## EXERCISE PROMPT
This task calls for copying every line of the records that includes the word "linejoin".

## SUPPLIED DATA
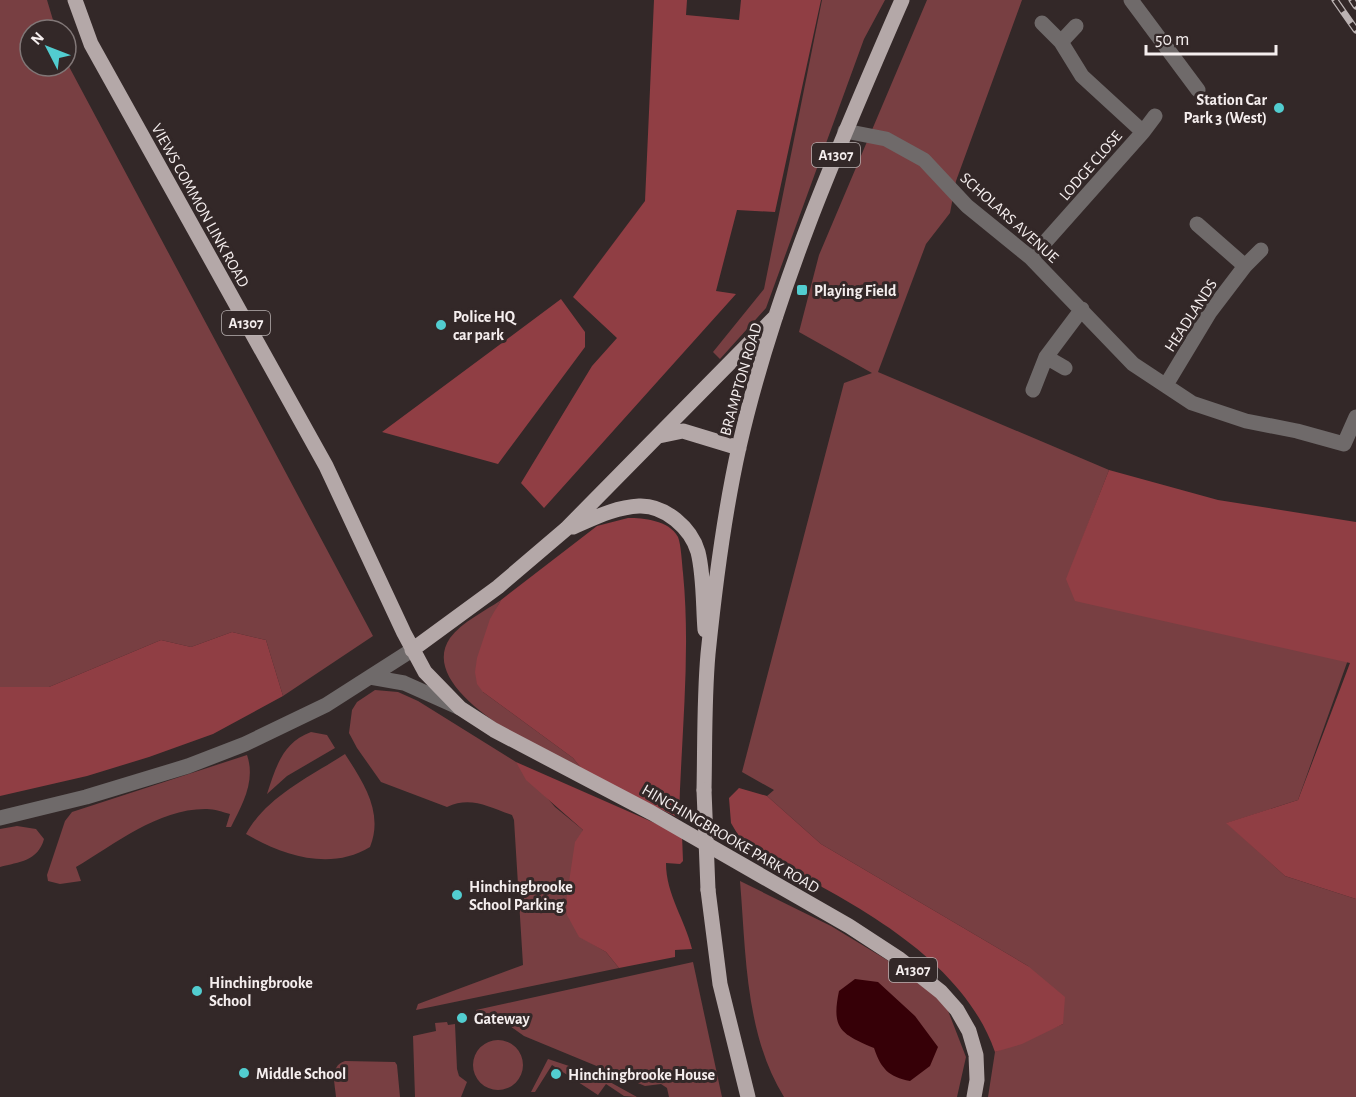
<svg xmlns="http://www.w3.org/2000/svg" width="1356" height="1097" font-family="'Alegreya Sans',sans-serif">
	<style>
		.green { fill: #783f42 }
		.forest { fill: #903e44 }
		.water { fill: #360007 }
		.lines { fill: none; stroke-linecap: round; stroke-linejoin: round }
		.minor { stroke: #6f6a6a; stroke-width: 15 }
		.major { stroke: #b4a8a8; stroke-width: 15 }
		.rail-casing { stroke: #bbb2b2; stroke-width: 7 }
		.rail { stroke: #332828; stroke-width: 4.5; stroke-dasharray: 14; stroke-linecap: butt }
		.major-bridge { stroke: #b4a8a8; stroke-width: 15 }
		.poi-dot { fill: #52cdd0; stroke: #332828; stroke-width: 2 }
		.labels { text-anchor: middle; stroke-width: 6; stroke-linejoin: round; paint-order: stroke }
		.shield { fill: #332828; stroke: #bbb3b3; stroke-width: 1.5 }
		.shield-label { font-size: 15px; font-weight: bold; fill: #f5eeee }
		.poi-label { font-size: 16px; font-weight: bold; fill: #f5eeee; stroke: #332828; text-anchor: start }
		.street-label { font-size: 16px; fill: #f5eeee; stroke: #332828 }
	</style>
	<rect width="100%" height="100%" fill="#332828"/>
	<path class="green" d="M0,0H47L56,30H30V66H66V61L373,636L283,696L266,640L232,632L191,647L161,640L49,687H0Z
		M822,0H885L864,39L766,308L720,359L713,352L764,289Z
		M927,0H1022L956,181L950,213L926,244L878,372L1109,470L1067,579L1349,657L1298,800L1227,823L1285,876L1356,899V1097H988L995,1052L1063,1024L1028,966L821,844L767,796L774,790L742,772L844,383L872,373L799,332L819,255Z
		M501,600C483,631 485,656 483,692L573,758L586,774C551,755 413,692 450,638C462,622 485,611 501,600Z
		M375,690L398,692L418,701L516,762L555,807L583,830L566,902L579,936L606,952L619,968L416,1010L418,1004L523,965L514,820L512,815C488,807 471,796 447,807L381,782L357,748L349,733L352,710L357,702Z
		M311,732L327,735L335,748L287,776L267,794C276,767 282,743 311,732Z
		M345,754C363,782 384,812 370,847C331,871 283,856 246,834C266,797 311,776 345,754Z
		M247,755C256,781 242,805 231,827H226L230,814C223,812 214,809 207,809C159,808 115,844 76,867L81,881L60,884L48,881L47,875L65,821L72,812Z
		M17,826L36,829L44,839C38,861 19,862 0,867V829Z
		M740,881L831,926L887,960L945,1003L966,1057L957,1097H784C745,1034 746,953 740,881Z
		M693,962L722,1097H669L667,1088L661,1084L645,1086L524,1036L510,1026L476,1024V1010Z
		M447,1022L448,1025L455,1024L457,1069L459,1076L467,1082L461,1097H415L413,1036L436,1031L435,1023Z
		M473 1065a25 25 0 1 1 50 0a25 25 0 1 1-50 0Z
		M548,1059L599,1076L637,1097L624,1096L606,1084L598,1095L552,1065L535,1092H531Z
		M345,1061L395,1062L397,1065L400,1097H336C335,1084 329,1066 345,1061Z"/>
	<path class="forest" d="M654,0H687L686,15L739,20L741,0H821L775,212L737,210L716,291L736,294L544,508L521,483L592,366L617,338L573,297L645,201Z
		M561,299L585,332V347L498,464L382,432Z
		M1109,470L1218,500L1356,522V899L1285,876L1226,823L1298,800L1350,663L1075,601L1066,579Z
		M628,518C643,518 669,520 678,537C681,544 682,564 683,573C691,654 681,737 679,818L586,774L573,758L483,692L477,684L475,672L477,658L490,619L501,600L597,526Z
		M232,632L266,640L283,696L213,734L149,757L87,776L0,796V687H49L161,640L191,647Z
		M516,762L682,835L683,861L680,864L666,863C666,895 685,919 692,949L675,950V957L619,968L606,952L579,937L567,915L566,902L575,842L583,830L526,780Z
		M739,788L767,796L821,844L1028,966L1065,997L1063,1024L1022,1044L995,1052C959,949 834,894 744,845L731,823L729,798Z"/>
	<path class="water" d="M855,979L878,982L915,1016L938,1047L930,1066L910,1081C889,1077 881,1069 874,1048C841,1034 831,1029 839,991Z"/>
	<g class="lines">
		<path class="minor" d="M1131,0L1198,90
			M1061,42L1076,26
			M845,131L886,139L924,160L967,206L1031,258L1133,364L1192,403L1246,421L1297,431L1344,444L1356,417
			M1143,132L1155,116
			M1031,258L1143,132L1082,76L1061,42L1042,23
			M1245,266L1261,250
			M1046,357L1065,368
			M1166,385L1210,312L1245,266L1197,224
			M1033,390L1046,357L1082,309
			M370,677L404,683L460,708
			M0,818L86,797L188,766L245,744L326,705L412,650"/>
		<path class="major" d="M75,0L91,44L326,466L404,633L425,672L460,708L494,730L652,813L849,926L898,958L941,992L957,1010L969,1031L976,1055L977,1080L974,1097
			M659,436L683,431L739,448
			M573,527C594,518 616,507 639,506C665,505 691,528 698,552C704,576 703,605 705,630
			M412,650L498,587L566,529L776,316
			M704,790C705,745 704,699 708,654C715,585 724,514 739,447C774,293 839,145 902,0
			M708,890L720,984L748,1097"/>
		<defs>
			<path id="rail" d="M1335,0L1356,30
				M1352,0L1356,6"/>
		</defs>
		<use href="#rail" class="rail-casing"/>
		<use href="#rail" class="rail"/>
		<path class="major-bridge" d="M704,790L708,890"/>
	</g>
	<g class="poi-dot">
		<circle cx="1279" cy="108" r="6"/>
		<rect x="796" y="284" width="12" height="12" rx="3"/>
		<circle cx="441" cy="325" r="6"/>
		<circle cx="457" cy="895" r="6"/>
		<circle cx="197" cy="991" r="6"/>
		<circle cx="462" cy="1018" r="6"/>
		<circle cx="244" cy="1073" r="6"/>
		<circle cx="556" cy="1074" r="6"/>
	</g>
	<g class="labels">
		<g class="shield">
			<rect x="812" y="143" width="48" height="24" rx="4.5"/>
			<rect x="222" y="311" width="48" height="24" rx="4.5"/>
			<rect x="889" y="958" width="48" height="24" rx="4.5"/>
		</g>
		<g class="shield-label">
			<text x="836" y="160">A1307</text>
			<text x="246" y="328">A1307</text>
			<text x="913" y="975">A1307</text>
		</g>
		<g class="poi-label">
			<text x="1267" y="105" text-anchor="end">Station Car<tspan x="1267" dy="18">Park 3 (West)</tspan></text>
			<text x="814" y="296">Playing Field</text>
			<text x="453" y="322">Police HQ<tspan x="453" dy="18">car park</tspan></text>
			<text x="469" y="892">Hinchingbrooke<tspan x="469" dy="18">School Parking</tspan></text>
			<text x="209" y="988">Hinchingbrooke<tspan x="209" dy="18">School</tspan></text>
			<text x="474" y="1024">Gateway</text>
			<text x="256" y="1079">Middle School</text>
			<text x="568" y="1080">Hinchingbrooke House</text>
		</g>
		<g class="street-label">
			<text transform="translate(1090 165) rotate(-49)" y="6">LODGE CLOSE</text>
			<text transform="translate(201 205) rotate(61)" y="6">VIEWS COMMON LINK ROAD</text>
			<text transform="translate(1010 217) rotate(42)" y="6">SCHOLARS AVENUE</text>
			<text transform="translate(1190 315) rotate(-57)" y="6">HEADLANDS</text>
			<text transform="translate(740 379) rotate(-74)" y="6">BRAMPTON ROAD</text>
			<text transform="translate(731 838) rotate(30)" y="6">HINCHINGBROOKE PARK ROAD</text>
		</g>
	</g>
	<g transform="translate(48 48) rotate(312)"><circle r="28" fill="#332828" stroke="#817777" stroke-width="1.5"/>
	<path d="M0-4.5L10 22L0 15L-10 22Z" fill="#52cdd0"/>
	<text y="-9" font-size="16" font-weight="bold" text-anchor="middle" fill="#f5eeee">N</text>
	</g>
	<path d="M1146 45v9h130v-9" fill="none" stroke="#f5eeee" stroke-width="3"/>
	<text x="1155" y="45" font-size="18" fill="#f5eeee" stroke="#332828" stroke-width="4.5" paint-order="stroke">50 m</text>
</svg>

## TASK ANSWER
		.lines { fill: none; stroke-linecap: round; stroke-linejoin: round }
		.labels { text-anchor: middle; stroke-width: 6; stroke-linejoin: round; paint-order: stroke }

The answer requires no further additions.